Но где-то в зарослях клокотала вода, спустился ниже. Откуда-то из-под земли, сплетения корней бил холодный ручей, падал в глиняное ложе, тек дальше. Жив родник. Правда, теперь уже с другим именем — Арефинский.
Обратно шел по росе, сапоги тускло блестели.
Внезапно увидел на западном небосклоне первую большую и светлоструйную звезду.
…Стоянку было прошел, но услышал звучные коленца и повернул, здесь пел только один соловей, рядом с палаткой.

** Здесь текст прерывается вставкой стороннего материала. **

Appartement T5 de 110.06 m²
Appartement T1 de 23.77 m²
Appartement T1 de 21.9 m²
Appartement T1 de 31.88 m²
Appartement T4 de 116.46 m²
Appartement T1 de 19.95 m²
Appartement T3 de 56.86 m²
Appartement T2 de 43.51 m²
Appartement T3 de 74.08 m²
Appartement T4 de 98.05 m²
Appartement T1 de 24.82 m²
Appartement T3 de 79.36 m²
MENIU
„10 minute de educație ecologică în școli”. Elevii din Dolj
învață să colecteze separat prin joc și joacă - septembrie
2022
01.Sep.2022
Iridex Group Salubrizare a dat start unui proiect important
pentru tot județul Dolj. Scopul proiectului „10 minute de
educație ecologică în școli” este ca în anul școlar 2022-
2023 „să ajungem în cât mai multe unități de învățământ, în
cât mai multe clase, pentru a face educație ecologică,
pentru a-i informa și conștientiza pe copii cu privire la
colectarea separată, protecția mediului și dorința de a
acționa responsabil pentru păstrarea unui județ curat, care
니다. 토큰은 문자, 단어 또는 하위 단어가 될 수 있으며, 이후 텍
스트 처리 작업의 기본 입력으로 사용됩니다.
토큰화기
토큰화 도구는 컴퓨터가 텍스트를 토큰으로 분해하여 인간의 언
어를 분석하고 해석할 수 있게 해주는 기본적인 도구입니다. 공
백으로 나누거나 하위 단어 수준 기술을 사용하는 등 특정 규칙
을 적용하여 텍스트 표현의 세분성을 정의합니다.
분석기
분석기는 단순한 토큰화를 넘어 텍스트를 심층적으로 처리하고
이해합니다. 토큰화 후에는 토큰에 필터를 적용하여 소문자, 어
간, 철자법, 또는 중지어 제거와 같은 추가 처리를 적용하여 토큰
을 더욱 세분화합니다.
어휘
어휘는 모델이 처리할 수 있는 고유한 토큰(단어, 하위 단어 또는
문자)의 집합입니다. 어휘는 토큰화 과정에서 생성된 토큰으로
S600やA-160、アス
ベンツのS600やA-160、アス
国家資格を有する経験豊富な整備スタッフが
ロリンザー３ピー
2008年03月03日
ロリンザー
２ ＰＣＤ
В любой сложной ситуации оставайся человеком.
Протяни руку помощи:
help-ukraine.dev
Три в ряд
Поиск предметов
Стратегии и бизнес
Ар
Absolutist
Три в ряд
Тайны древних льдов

Возможно, кто-то уже говорил это, — а нет, тем лучше, — если Пушкин наше солнце, то Гончаров — луна. «Обломов» все-таки самый сокровенный роман у нас, при всех его изъянах. Дидактики в нем изрядно. Не все герои одинаково хороши, живы. Ну, известные упреки: Ольга, Штольц слишком умышленные. Присоединяюсь. Но вот что любопытно: по сюжету Ольга и Штольц должны выводить из спячки Илью Ильича, а что происходит на самом деле? Полнокровными эти персонажи делаются только от соприкосновения с ним, сонным Ильей Ильичом. Когда Ольга и Штольц вдвоем, читателя одолевает скука. А Обломов чудо как хорош, интересен даже один, со своими снами и страхами. Кстати, и Агафья Матвеевна колоритнее Ольги. «Утонуть в раздумье», — вот пафос Обломова и разгадка русской жизни. Обломов с Захаром — Дон Кихот с Санчо, только более последовательный в своем несогласии с пошлым миром. В романе много магии, но до нее надо добраться, примерно до сотой страницы, когда Илья Ильич посмотрит в зеркало: и вдруг отраженная комната с величественным диваном наполнит ваше сознание, как будто это вы бросили взгляд в зеркало. Обломов — русский будда. И даже смерть его подобна нирване, угасанию; ведь он мог бы жить? а так как-то… не захотел.